» Stated problem 1:
Answer these questions from the post on Nikon D800 autofocus problems:
(a) Besides the D800, which Nikon camera is named as having the left-field autofocus problem?
(b) At about what distance were the bookshelf pictures taken?
(c) In the assembled picture, what does the number 5 mark?
» Stated problem 2:
Translate this sentence from the post on Nikon D800 autofocus problems into Spanish: "The problem does not occur with any of the mid or right field focus points or when using live view for any of the focus points."
» Stated problem 3:
Transcribe the part of the post on Nikon D800 autofocus problems that opens with the words containing "When I was making" and closes with "subject (> 1m).".

» Passage:
►
When I was making pictures with my brand new D800, I found out I got quite some mis-focused pictures compared to my other DSLR cameras (D70, D300, D700 and D7000). After a short investigation, and confirmed by reports on the web, it turns out that there are autofocus problems with the left field autofocus points with samples of the Nikon D800 and Nikon D4. In this post I’ll summarize my own experiences, and try to keep up with the latest insights in how Nikon will resolve the issue.
Simply put, if you make a picture using the optical viewfinder AND one of the left field focus points, the resulting picture is unsharp. The problem does not occur with any of the mid or right field focus points or when using live view for any of the focus points. The problem becomes better visible with wide-angle (<= 50mm) lenses, and when the object is at larger distances of a subject (> 1m).
I’ve made the problem visible by making several pictures of a bookshelf (made with a 24-70/2.8, in this specific case@email@example.com at about 1.4m distance, manual mode, 1/160, f2.8, autoISO, autoWB, JPG straight out of the camera). For these pictures the camera is fixed on a tripod at the same location, and only the AF point is changed. To get an idea where the middle, left-most and right-most focus points are situated, a full overview picture is shown below.
The following excerpts show a 100% crop from the above picture showing the sharpness achieved for different auto focus points:
MIDDLE auto focus point:
LEFTMOST (left_5) auto focus point:
RIGHTMOST (right_5) auto focus point:
To give an idea how the sharpness changes when you move the focus point from left to right, see the assembled picture below. I’ve indicated the position of the focus point with the red text, where number 5 is the focus point furthest away from the centre focus point. As you can see from the picture, the sharpness remains constant going from the middle to the right focus point, but gets worse when going further from the middle to the left (small differences in color temperature and brightness are because autoISO and autoWB were enabled; not relevant for the test).
◄
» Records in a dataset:
►
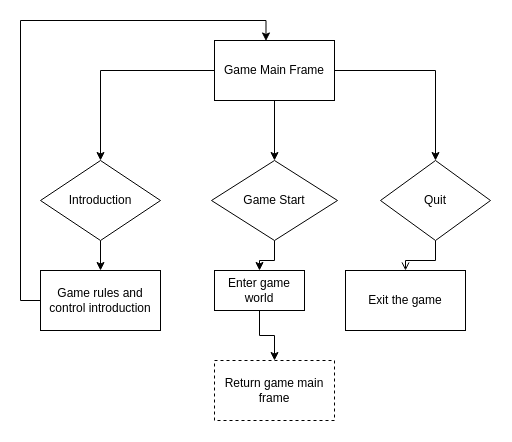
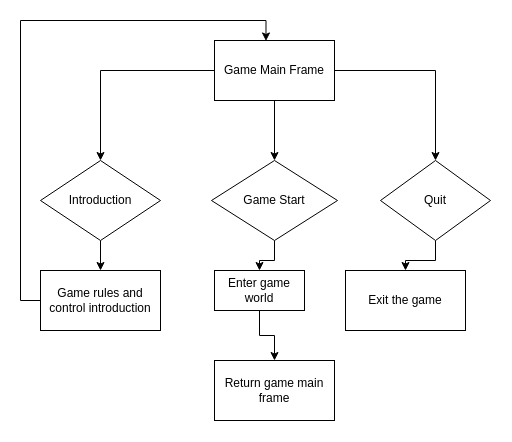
  <mxCell id="0" />
  <mxCell id="1" parent="0" />
  <mxCell id="2" value="" style="edgeStyle=orthogonalEdgeStyle;rounded=0;orthogonalLoop=1;jettySize=auto;html=1;" edge="1" parent="1" source="5" target="7"><mxGeometry relative="1" as="geometry" /></mxCell>
  <mxCell id="3" value="" style="edgeStyle=orthogonalEdgeStyle;rounded=0;orthogonalLoop=1;jettySize=auto;html=1;" edge="1" parent="1" source="5" target="9"><mxGeometry relative="1" as="geometry" /></mxCell>
  <mxCell id="4" value="" style="edgeStyle=orthogonalEdgeStyle;rounded=0;orthogonalLoop=1;jettySize=auto;html=1;" edge="1" parent="1" source="5" target="11"><mxGeometry relative="1" as="geometry" /></mxCell>
  <mxCell id="5" value="Game Main Frame" style="rounded=0;whiteSpace=wrap;html=1;" vertex="1" parent="1"><mxGeometry x="214" y="40" width="120" height="60" as="geometry" /></mxCell>
  <mxCell id="6" value="" style="edgeStyle=orthogonalEdgeStyle;rounded=0;orthogonalLoop=1;jettySize=auto;html=1;" edge="1" parent="1" source="7" target="16"><mxGeometry relative="1" as="geometry" /></mxCell>
  <mxCell id="7" value="Introduction" style="rhombus;whiteSpace=wrap;html=1;rounded=0;" vertex="1" parent="1"><mxGeometry x="40" y="160" width="120" height="80" as="geometry" /></mxCell>
  <mxCell id="8" value="" style="edgeStyle=orthogonalEdgeStyle;rounded=0;orthogonalLoop=1;jettySize=auto;html=1;" edge="1" parent="1" source="9" target="13"><mxGeometry relative="1" as="geometry" /></mxCell>
  <mxCell id="9" value="Game Start" style="rhombus;whiteSpace=wrap;html=1;rounded=0;" vertex="1" parent="1"><mxGeometry x="211" y="160" width="126" height="80" as="geometry" /></mxCell>
- <mxCell id="10" value="" style="edgeStyle=orthogonalEdgeStyle;rounded=0;orthogonalLoop=1;jettySize=auto;html=1;endArrow=open;" edge="1" parent="1" source="11" target="17"><mxGeometry relative="1" as="geometry" /></mxCell>
+ <mxCell id="10" value="" style="edgeStyle=orthogonalEdgeStyle;rounded=0;orthogonalLoop=1;jettySize=auto;html=1;" edge="1" parent="1" source="11" target="17"><mxGeometry relative="1" as="geometry" /></mxCell>
  <mxCell id="11" value="Quit" style="rhombus;whiteSpace=wrap;html=1;rounded=0;" vertex="1" parent="1"><mxGeometry x="380" y="160" width="110" height="80" as="geometry" /></mxCell>
  <mxCell id="12" value="" style="edgeStyle=orthogonalEdgeStyle;rounded=0;orthogonalLoop=1;jettySize=auto;html=1;" edge="1" parent="1" source="13" target="14"><mxGeometry relative="1" as="geometry" /></mxCell>
  <mxCell id="13" value="Enter game world" style="whiteSpace=wrap;html=1;rounded=0;" vertex="1" parent="1"><mxGeometry x="214" y="270" width="90" height="40" as="geometry" /></mxCell>
- <mxCell id="14" value="Return game main frame" style="rounded=0;whiteSpace=wrap;html=1;dashed=1;" vertex="1" parent="1"><mxGeometry x="214" y="360" width="120" height="60" as="geometry" /></mxCell>
+ <mxCell id="14" value="Return game main frame" style="rounded=0;whiteSpace=wrap;html=1;" vertex="1" parent="1"><mxGeometry x="214" y="360" width="120" height="60" as="geometry" /></mxCell>
  <mxCell id="15" style="edgeStyle=orthogonalEdgeStyle;rounded=0;orthogonalLoop=1;jettySize=auto;html=1;entryX=0.429;entryY=0.008;entryDx=0;entryDy=0;entryPerimeter=0;" edge="1" parent="1" source="16" target="5"><mxGeometry relative="1" as="geometry"><Array as="points"><mxPoint x="20" y="300" /><mxPoint x="20" y="20" /><mxPoint x="266" y="20" /></Array></mxGeometry></mxCell>
  <mxCell id="16" value="Game rules and control introduction" style="whiteSpace=wrap;html=1;rounded=0;" vertex="1" parent="1"><mxGeometry x="40" y="270" width="120" height="60" as="geometry" /></mxCell>
  <mxCell id="17" value="Exit the game" style="whiteSpace=wrap;html=1;rounded=0;" vertex="1" parent="1"><mxGeometry x="345" y="270" width="120" height="60" as="geometry" /></mxCell>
◄
» Exercise result 1:
(a) The Nikon D4.
(b) About 1.4m.
(c) The focus point furthest away from the centre focus point.

» Exercise result 2:
El problema no se produce con ninguno de los puntos de enfoque del campo central o derecho, ni al usar live view con cualquiera de los puntos de enfoque.

» Exercise result 3:
When I was making pictures with my brand new D800, I found out I got quite some mis-focused pictures compared to my other DSLR cameras (D70, D300, D700 and D7000). After a short investigation, and confirmed by reports on the web, it turns out that there are autofocus problems with the left field autofocus points with samples of the Nikon D800 and Nikon D4. In this post I’ll summarize my own experiences, and try to keep up with the latest insights in how Nikon will resolve the issue.
Simply put, if you make a picture using the optical viewfinder AND one of the left field focus points, the resulting picture is unsharp. The problem does not occur with any of the mid or right field focus points or when using live view for any of the focus points. The problem becomes better visible with wide-angle (<= 50mm) lenses, and when the object is at larger distances of a subject (> 1m).